Chasse et péchés

© JEAN-LUC BERTINI

Au coeur d’un récit âpre et haletant, Luc Lang écrit une histoire familiale de la violence pour dire la fin d’un monde.

L’index sur la détente, la joue sur la crosse, l’oeil dans la lunette, François scrute le cerf à seize cors dans la lumière dorée d’un jour d’octobre. Après avoir signé, 30 ans durant, d’impressionnants tableaux de chasse, l’homme hésite, ne comprend plus ce qu’il entreprend dans ce corps-à-corps absurde avec l’animal. Il songe que sa grande satisfaction en tant que chirurgien « s’alimente de la relevée des corps, qui vont sortir de son regard, se fondre dans le monde ». Que la médecine nourrit la nécessité du clan depuis trois générations. Le patriarche est fourbu. Quand la porte du relais de chasse s’ouvre sur ses enfants, il aimerait trouver un motif qui retienne son fils, une complicité, une vision du monde partagée. Jeune loup de la finance internationale, Mathieu est devenu trader à New York, ils se voient 24 heures en 18 mois… Lorsque Mathilde, amoureuse éperdue, vient chercher refuge, sa fille n’est plus qu’une bête traquée et son Jules a une balle dans la cuisse. Quant à Maria, sa compagne, elle vit désormais recluse chez les carmélites au gré d’élans mystiques contrastés. Il faudrait recoudre, retrouver le lien, panser les blessures. Avant que ne coule davantage de sang.

Chasse et péchés

Dans sa maison un grand cerf

La formule a peut-être du plomb dans l’aile, et pourtant: l’écriture de Luc Lang, c’est déjà un film.

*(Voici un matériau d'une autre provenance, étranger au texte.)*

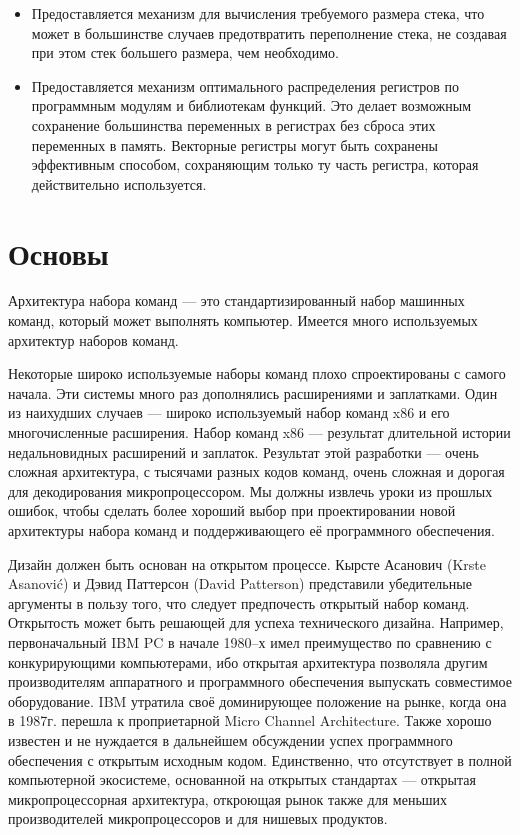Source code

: \documentclass[forwardcom.tex]{subfiles}
\begin{document}
\begin{itemize}
\item Предоставляется механизм для вычисления требуемого размера стека, что может в большинстве случаев предотвратить переполнение стека, не создавая при этом стек большего размера, чем необходимо.

\item Предоставляется механизм оптимального распределения регистров по программным модулям и библиотекам функций. Это делает возможным сохранение большинства переменных в регистрах без сброса этих переменных в память. Векторные регистры могут быть сохранены эффективным способом, сохраняющим только ту часть регистра, которая действительно используется.
\end{itemize}

\section{Основы}
Архитектура набора команд --- это стандартизированный набор машинных команд, который может выполнять компьютер. Имеется много используемых архитектур наборов команд.

Некоторые широко используемые наборы команд плохо спроектированы с самого начала. Эти системы много раз дополнялись расширениями и заплатками. Один из 
наихудших случаев --- широко используемый набор команд x86 и его многочисленные расширения. Набор команд x86 --- результат длительной истории недальновидных расширений и заплаток. Результат этой разработки --- очень сложная архитектура, с тысячами разных кодов команд, очень сложная и дорогая для
декодирования микропроцессором. Мы должны извлечь уроки из прошлых ошибок, чтобы сделать более хороший выбор при проектировании новой архитектуры набора
команд и поддерживающего её программного обеспечения.

Дизайн должен быть основан на открытом процессе. Кырсте Асанович (Krste Asanović) и Дэвид Паттерсон (David Patterson) представили убедительные аргументы в пользу того, что следует предпочесть открытый набор команд. Открытость может быть решающей для успеха технического дизайна. Например, первоначальный IBM PC в начале 1980--х имел преимущество по сравнению с конкурирующими компьютерами, ибо открытая архитектура позволяла другим производителям аппаратного и программного обеспечения выпускать совместимое оборудование. IBM утратила своё доминирующее положение на рынке, когда она в 1987г. перешла к проприетарной Micro Channel Architecture. Также хорошо известен и не нуждается в дальнейшем обсуждении успех программного обеспечения с открытым исходным кодом. Единственно, что отсутствует в полной компьютерной экосистеме, основанной на открытых стандартах --- открытая микропроцессорная архитектура, откроющая рынок также для меньших производителей микропроцессоров и для нишевых продуктов.
\end{document}
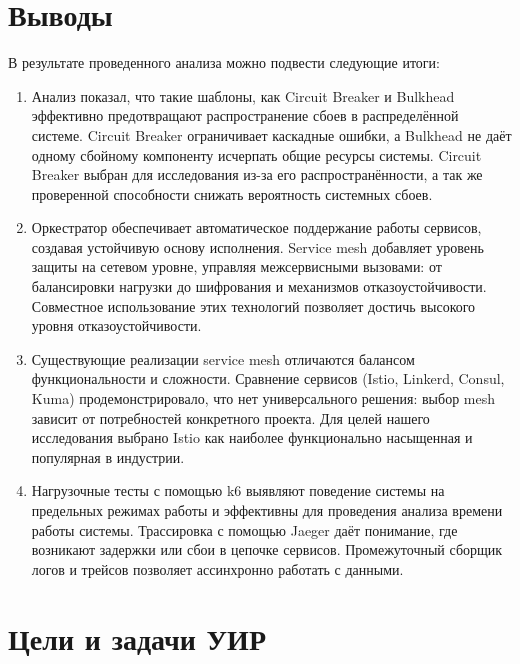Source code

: \section{Выводы}

В результате проведенного анализа можно подвести следующие итоги:
\begin{enumerate}
    \item Анализ показал, что такие шаблоны, как Circuit Breaker и Bulkhead эффективно предотвращают распространение сбоев в распределённой системе. Circuit Breaker ограничивает каскадные ошибки, а Bulkhead не даёт одному сбойному компоненту исчерпать общие ресурсы системы. Circuit Breaker выбран для исследования из-за его распространённости, а так же проверенной способности снижать вероятность системных сбоев.

    \item Оркестратор обеспечивает автоматическое поддержание работы сервисов, создавая устойчивую основу исполнения. Service mesh добавляет уровень защиты на сетевом уровне, управляя межсервисными вызовами: от балансировки нагрузки до шифрования и механизмов отказоустойчивости. Совместное использование этих технологий позволяет достичь высокого уровня отказоустойчивости.

    \item Существующие реализации service mesh отличаются балансом функциональности и сложности. Сравнение сервисов (Istio, Linkerd, Consul, Kuma) продемонстрировало, что нет универсального решения: выбор mesh зависит от потребностей конкретного проекта. Для целей нашего исследования выбрано Istio как наиболее функционально насыщенная и популярная в индустрии.

    \item Нагрузочные тесты с помощью k6 выявляют поведение системы на предельных режимах работы и эффективны для проведения анализа времени работы системы. Трассировка с помощью Jaeger даёт понимание, где возникают задержки или сбои в цепочке сервисов. Промежуточный сборщик логов и трейсов позволяет ассинхронно работать с данными.

\end{enumerate}
\section{Цели и задачи УИР}


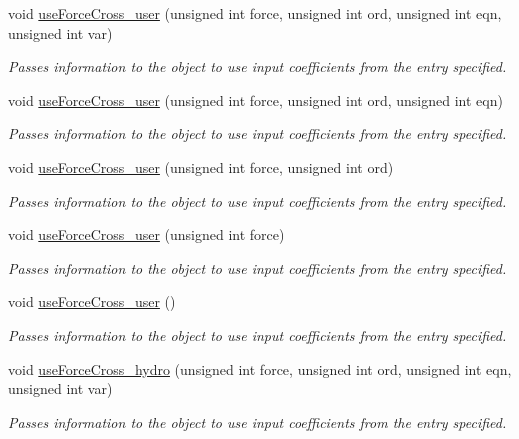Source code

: \begin{DoxyCompactItemize}
void \hyperlink{classosea_1_1ofreq_1_1_motion_model_a1159117995080d2b62e50fceaeb29778}{use\-Force\-Cross\-\_\-user} (unsigned int force, unsigned int ord, unsigned int eqn, unsigned int var)
\begin{DoxyCompactList}\small\item\em Passes information to the object to use input coefficients from the entry specified. \end{DoxyCompactList}\item 
void \hyperlink{classosea_1_1ofreq_1_1_motion_model_a3eabe29c2306d9a36445cfb4b27c4b02}{use\-Force\-Cross\-\_\-user} (unsigned int force, unsigned int ord, unsigned int eqn)
\begin{DoxyCompactList}\small\item\em Passes information to the object to use input coefficients from the entry specified. \end{DoxyCompactList}\item 
void \hyperlink{classosea_1_1ofreq_1_1_motion_model_ac507056503b23bddf1e5fcf5850b7e8b}{use\-Force\-Cross\-\_\-user} (unsigned int force, unsigned int ord)
\begin{DoxyCompactList}\small\item\em Passes information to the object to use input coefficients from the entry specified. \end{DoxyCompactList}\item 
void \hyperlink{classosea_1_1ofreq_1_1_motion_model_af629a294d6f304b0357a514c9cf5dcf9}{use\-Force\-Cross\-\_\-user} (unsigned int force)
\begin{DoxyCompactList}\small\item\em Passes information to the object to use input coefficients from the entry specified. \end{DoxyCompactList}\item 
void \hyperlink{classosea_1_1ofreq_1_1_motion_model_a9858717cea37d004dd02a5906225d765}{use\-Force\-Cross\-\_\-user} ()
\begin{DoxyCompactList}\small\item\em Passes information to the object to use input coefficients from the entry specified. \end{DoxyCompactList}\item 
void \hyperlink{classosea_1_1ofreq_1_1_motion_model_abfd6e4a22ec23d7ee462adb737fab3f2}{use\-Force\-Cross\-\_\-hydro} (unsigned int force, unsigned int ord, unsigned int eqn, unsigned int var)
\begin{DoxyCompactList}\small\item\em Passes information to the object to use input coefficients from the entry specified. \end{DoxyCompactList}\item 

\end{DoxyCompactItemize}
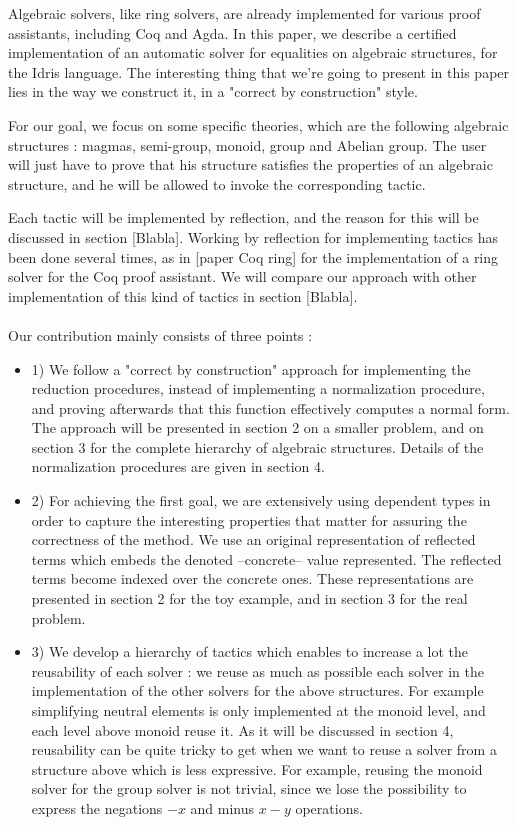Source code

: Algebraic solvers, like ring solvers, are already implemented for various proof assistants, including Coq and Agda. In this paper, we describe a certified implementation of an automatic solver for equalities on algebraic structures, for the Idris language. The interesting thing that we're going to present in this paper lies in the way we construct it, in a "correct by construction" style.

For our goal, we focus on some specific theories, which are the following algebraic structures : magmas, semi-group, monoid, group and Abelian group.
The user will just have to prove that his structure satisfies the properties of an algebraic structure, and he will be allowed to invoke the corresponding tactic.

Each tactic will be implemented by reflection, and the reason for this will be discussed in section [Blabla]. Working by reflection for implementing tactics has been done several times, as in [paper Coq ring] for the implementation of a ring solver for the Coq proof assistant. We will compare our approach with other implementation of this kind of tactics in section [Blabla]. \\
\\
Our contribution mainly consists of three points :
\begin{itemize}
	\item 1) We follow a "correct by construction" approach for implementing the reduction procedures, instead of implementing a normalization procedure, and proving afterwards that this function effectively computes a normal form. The approach will be presented in section 2 on a smaller problem, and on section 3 for the complete hierarchy of algebraic structures. Details of the normalization procedures are given in section 4.
	\item 2) For achieving the first goal, we are extensively using dependent types in order to capture the interesting properties that matter for assuring the correctness of the method. We use an original representation of reflected terms which embeds the denoted --concrete-- value represented. The reflected terms become indexed over the concrete ones. These representations are presented in section 2 for the toy example, and in section 3 for the real problem.
	\item 3) We develop a hierarchy of tactics which enables to increase a lot the reusability of each solver : we reuse as much as possible each solver in the implementation of the other solvers for the above structures. For example simplifying neutral elements is only implemented at the monoid level, and each level above monoid reuse it. As it will be discussed in section 4, reusability can be quite tricky to get when we want to reuse a solver from a structure above which is less expressive. For example, reusing the monoid solver for the group solver is not trivial, since we lose the possibility to express the negations $-x$ and minus $x-y$ operations.
\end{itemize}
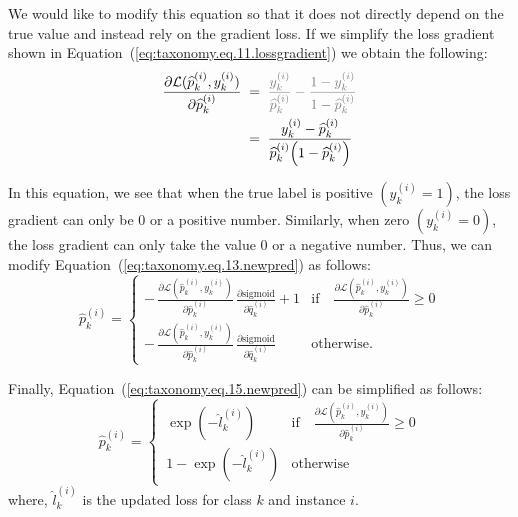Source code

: \documentclass[final,1p,times,authoryear]{elsarticle}
\begin{document}
We would like to modify this equation so that it does not directly depend on the true value and instead rely on the gradient loss. If we simplify the loss gradient shown in Equation~(\ref{eq:taxonomy.eq.11.lossgradient}) we obtain the following:
\begin{align}
    \label{eq:taxonomy.eq.14.newlossgradient}
    \frac{\partial \mathcal{L}(\widehat{p}_k^{(i)}, y_k^{(i)})}{\partial \widehat{p}_k^{(i)}}
    & \; = \; \textcolor{gray}{\frac{y_k^{(i)}}{\widehat{p}_k^{(i)}} - \frac{1 - y_k^{(i)}}{1 - \widehat{p}_k^{(i)}} }
    \\
    & \; = \; \frac{y_k^{(i)} - \widehat{p}_k^{(i)}}{\widehat{p}_k^{(i)}{\left(1 - \widehat{p}_k^{(i)}\right)}}
\end{align}

In this equation, we see that when the true label is positive $\left(y_k^{(i)}=1\right) $, the loss gradient can only be 0 or a positive number. Similarly, when zero $\left(y_k^{(i)}=0\right) $, the loss gradient can only take the value 0 or a negative number. Thus, we can modify Equation~(\ref{eq:taxonomy.eq.13.newpred})  as follows:
\begin{equation}
    \label{eq:taxonomy.eq.15.newpred}
    \widehat{p}_k^{(i)} =
    \begin{cases}
        -\, \frac{\partial \mathcal{L}(\widehat{p}_k^{(i)}, y_k^{(i)})}{\partial {\widehat p}_k^{(i)}} \, \frac{\partial{\text{sigmoid}}}{\partial{\widehat{q}_k^{(i)}}} + 1
        &
        \text{if} \quad \frac{\partial \mathcal{L}(\widehat{p}_k^{(i)}, y_k^{(i)})}{\partial {\widehat p}_k^{(i)}} \geq 0
        \\
        -\, \frac{\partial \mathcal{L}(\widehat{p}_k^{(i)}, y_k^{(i)})}{\partial {\widehat p}_k^{(i)}} \, \frac{\partial{\text{sigmoid}}}{\partial{\widehat{q}_k^{(i)}}}
        &
        \text{otherwise.}
    \end{cases}
\end{equation}

Finally, Equation~(\ref{eq:taxonomy.eq.15.newpred}) can be simplified as follows:
\begin{equation}
    \label{eq:taxonomy.eq.16.newpred}
    \widehat{p}_k^{(i)} =
    \begin{cases}
        \, \exp(-\widehat{l}_k^{(i)})
        &
        \text{if} \quad \frac{\partial \mathcal{L}(\widehat{p}_k^{(i)}, y_k^{(i)})}{\partial {\widehat p}_k^{(i)}} \geq 0
        \\
        \, 1 - \exp(-\widehat{l}_k^{(i)})
        &
        \text{otherwise}
    \end{cases}
\end{equation}
where, ${\widehat l}_k^{(i)} $ is the updated loss for class $k $ and instance $i $.
\end{document}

Du Cormac McCarthy sous l’oeil de Clint Eastwood, ce genre-là. Ce n’est pas un hasard si le livre s’ouvre sur une partie de chasse comme surgie de The Deer Hunter, le chef-d’oeuvre de Cimino, où Mike (Robert De Niro) baisse son arme face au cerf qui se dresse, majestueux, dans sa lunette. On se rappelle comment l’écrivain français Yannick Haenel, inspiré par la pépite du réalisateur qui signa La Porte du paradis, offrait un formidable Tiens ferme ta couronne, pétri de mystère et d’absolu. Nimbé d’intuitions mystiques, orchestrant ses situations sans jamais perdre de vue sa cible, Luc Lang se joue de la temporalité dans un drame familial éclaté façon puzzle. Son credo: la littérature pour déployer, délier du lien, fût-ce au gré d’un voyage au bout de l’enfer. François croit encore à la filiation, à la neige sous ses pas, au jazz, à la rédemption. Le retour furtif de ses enfants le réjouit autant qu’il l’accable. Que peut-il transmettre à ces jeunes adultes à l’instinct assassin: une passion, des biens, une idée, mais quoi? Auteur de onze romans, dont Mille six cents ventres, Goncourt des lycéens, Lang n’en est pas à son coup d’essai pour détour(n)er la grammaire du suspens. Au commencement du septième jour chassait déjà sur des terres aux confins du thriller. Au coeur d’un récit haletant, malin et âpre, La Tentation électrise une histoire de la violence intime et sociétale pour dire le monde qui bascule, la puissance endogène de l’argent rendu à l’état gazeux. Ses détonations résonnent longtemps.

La Tentation

De Luc Lang, éditions Stock, 360 pages.